Ortodonti

Ortodontiyi kısaca; “diş-çene-yüz bölgesini ilgilendiren bozuklukların oluşmasını önleyen, mevcut bozuklukların ilerlemesini durduran ve tedavi eden; bunları yaparken aynı zamanda iyi bir estetik ve fonksiyon (ısırma, çiğneme, konuşma, gülümseme) sağlamayı amaçlayan, diş hekimliğinin bilimsel alanlarından ve uzmanlık dallarından biri şeklinde tanımlayabiliriz. Genel olarak tedavileri iki gruba ayırabiliriz:

Hareketli Ortodontik Tedavi; kötü alışkanlıklar, parmak emme, anormal yutkunma gibi faktörlere bağlı olarak gelişebilecek sorunları önlemek, daimi dişlere yer açmak veya diş kaynaklı basit kapanış bozukluklarını düzeltmek amacıyla çeşitli hareketli aygıtların kullanıldığı tedavi şeklidir. Ortalama 8-11 yaş arasındaki, karışık dişlenme döneminde bulunan çocuk hastalara uygulanmaktadır.

Sabit Ortodontik Tedavi; dişlerin üzerine yapışan, tedavi süresince çıkarılmayan braketler ve bu braketlerin içinden geçen tellerle yapılmaktadır. Sabit ortodontik tedavi sağlıklı diş ve dişetlerine sahip her yaştaki bireylere uygulanabilmektedir. Tedavi ile elde edilen sonuçların korunması için, sabit tedavi sonrasında, çeşitli pekiştirme aygıtları ve/veya dışarıdan görünmeyen tellerle uzun süreli koruma gerektirmektedir.

Ortodontik tedaviler; ortodonti uzmanı, hasta ve aile üçgeninin uyumlu çalışması, tedavi sürecinde hastanın disiplinli olması ve tedavinin gereklerini titizlikle yerine getirmesi, tedavi bittikten sonra da ortaya çıkan doğru kapanışı ve elde edilen estetiği korumak için aynı titizliği sürdürmesi şarttır.

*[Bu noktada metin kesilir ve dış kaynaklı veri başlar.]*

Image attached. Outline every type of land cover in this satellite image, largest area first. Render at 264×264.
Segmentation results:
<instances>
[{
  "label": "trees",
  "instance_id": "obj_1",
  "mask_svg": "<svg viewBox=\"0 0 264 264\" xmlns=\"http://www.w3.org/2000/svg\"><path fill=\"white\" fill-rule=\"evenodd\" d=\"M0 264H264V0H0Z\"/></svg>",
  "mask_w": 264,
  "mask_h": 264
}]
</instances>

Ortodontik tedaviye başlamak için diş ve dişeti sağlığının en üst düzeyde olması gerekir. Aslında bunlar, hayat boyu diş fırçalama başta olmak üzere doğru ve etkin bir ağız bakımı için yapılması şart olan uygulamalardır. Normal hayatında diş fırçalamayı aksatan hastaların ortodontik tedavi süresince olması gereken ağız bakımına çok daha özen göstermesi gerekir.

Ortodontik tedaviler uzun soluklu süreçlerdir. Bu nedenle; tedavi gerekleri sabırla yerine getirilmelidir. Hastaların en önemli çekinceleri ağıza takılan braket, tel gibi metallerin tedavi süresince estettik üzerindeki olumsuz etkisidir. Ancak, günümüzde bu görüntü dezavantajı seramik tellerle en düşük düzeye indirilebilmekte, hatta dişlerin iç tarafından geçen tellerle var olan estetik korunarak tedavi yapılabilmektedir.

Dudak ve damak yarığı (tavşan dudak, kurt ağzı) ile doğan bebeklerin beslenmesini ve ortaya çıkmış olan deformasyonun ilerlememesi için ilk müdahale de ortodonti uzmanları tarafından yapılmaktadır. Bunun yanında çene kemiklerinden kaynaklanan kapanış bozukluklarının ameliyatla düzeltilmesi işleminin başarısı için, operasyon öncesi ve sonrasında da ortodontik tedavi ile mutlaka desteklenmesi gerekir.

Yine alt çene eklemi bozukluklarının ve uyku apnesi tedavisine katkı sağlamak için yapılan tedaviler de ortodontinin konusuna girmektedir.